Recently, however, in an attempt to reclaim Lowell primarily as a lesbian poet, feminist critics such as Lillian Faderman and Judy Grahn have argued that, far from being shallow and superficial, her love poems are, in fact, deeply self-revelatory, so much so that Lowell had to disguise their content in order to make them appropriate for the general public. These critics argue for a rereading of Lowell’s lyrics as subversively-encoded lesbian love poetry, claiming that such things as the ambiguously-gendered narrative voice, and the use of elaborate flower symbolism, serve to hide the poems’ true, homoerotic subtext. Faderman, for example, claims that "Lowell avoided the personal because of the taboos of her day which surrounded the subject matter that was most personal to her: lesbian love, and which forced her to disguise her theme—even though it was awkward and absurd" (399).
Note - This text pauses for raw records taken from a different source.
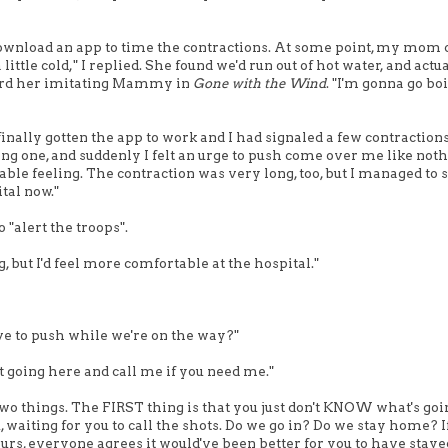
to download an app to time the contractions. At some point, my mom
little cold," I replied. She found we'd run out of hot water, and actu
heard her imitating Mammy in
Gone with the Wind
. "I'm gonna go bo
finally gotten the app to work and I had signaled a few contractions.
ong one, and suddenly I felt an urge to push come over me like noth
able feeling. The contraction was very long, too, but I managed to 
ital now."
 "alert the troops".
ng, but I'd feel more comfortable at the hospital."
have to push while we're on the way?"
et going here and call me if you need me."
two things. The FIRST thing is that you just don't KNOW what's goi
, waiting for you to call the shots. Do we go in? Do we stay home? I
ours, everyone agrees it would've been better for you to have staye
She argues that, "these poems reflect lesbian life in a way that could not be depicted in the post-World War I years unless it were somehow disguised" (394).

The discourse of camp provides a critical framework for reading Lowell’s poetry that accounts for both accusations of an untenable superficiality and claims of subversively hidden homoeroticism. To begin with, camp resists the subjective depth-model of identity that Faderman’s argument is premised on. It is quite a stretch to read Lowell’s exuberant, gushing love poems as subversively encoded. Indeed, these lyrics do not seem to be hiding anything. With the exception of one or two poems in Pictures of the Floating World, Lowell rarely uses any pronouns in her love poetry, masculine or feminine. The "awkward and absurd" instance Faderman refers to is Lowell’s use of the pronoun ‘Sir’ in Pictures of the Floating World’s "Preparation," the only poem, in a series of forty-two, in which the speaker is specifically gendered, although details in several of the poems suggest that both the speaker and the beloved are women, as Faderman herself notes. Lowell’s chosen form, the lyric, is hardly subversive: not only is it the standard genre of love poetry, in terms of American poetry, it is a genre dominated by popular nineteenth century female poets such as Lizette Woodworth Reese, Frances Sargent Lock Osgood, and Louise Imogen Guiney. Further, she uses settings—moon-lit flower gardens, the beloved’s bedroom at dawn—and symbols—passion as a flame, love as an ambrosial wine, the beloved as a flower—typical of love poetry. Mary E. Galvin notes that "if anything, it seems Lowell wants to be sure the reader gets the sexual connotations of [her poems] by using . . . already heavily connotated words" (30). As Lowell wryly admits in "Fact," "similes like these are stock in trade with all poets" (58).

If Lowell is hiding anything in her poetry, she is hiding it in plain sight. This is not a disguise as readings of Lowell as imminently subversive would have it—a deceptive exterior concealing a true, real interior. Nor is it a flashiness of style calculated to mask the poetry’s innate vacuousness. These criticisms, which polarize Lowell’s work as either deep or shallow miss the point. This is a camp disguise: a strategic emphasis on style, a privileging of appearances that disavows the binary logic of interior/exterior, depth/surface, real/unreal, decorative/substantive by putting everything on the surface in flamboyant, extravagant gestures, creating a dazzling, textured, mutating surface. "I do not believe that it is what one says in a poem that matters," Lowell writes to fellow Imagist Richard Aldington, "it is the kind of light that plays over it" (qtd in Damon 449). This is a camp aesthetic, defying the notion of Truth by resisting "depth," insisting on surfaces, delighting in "superficialities."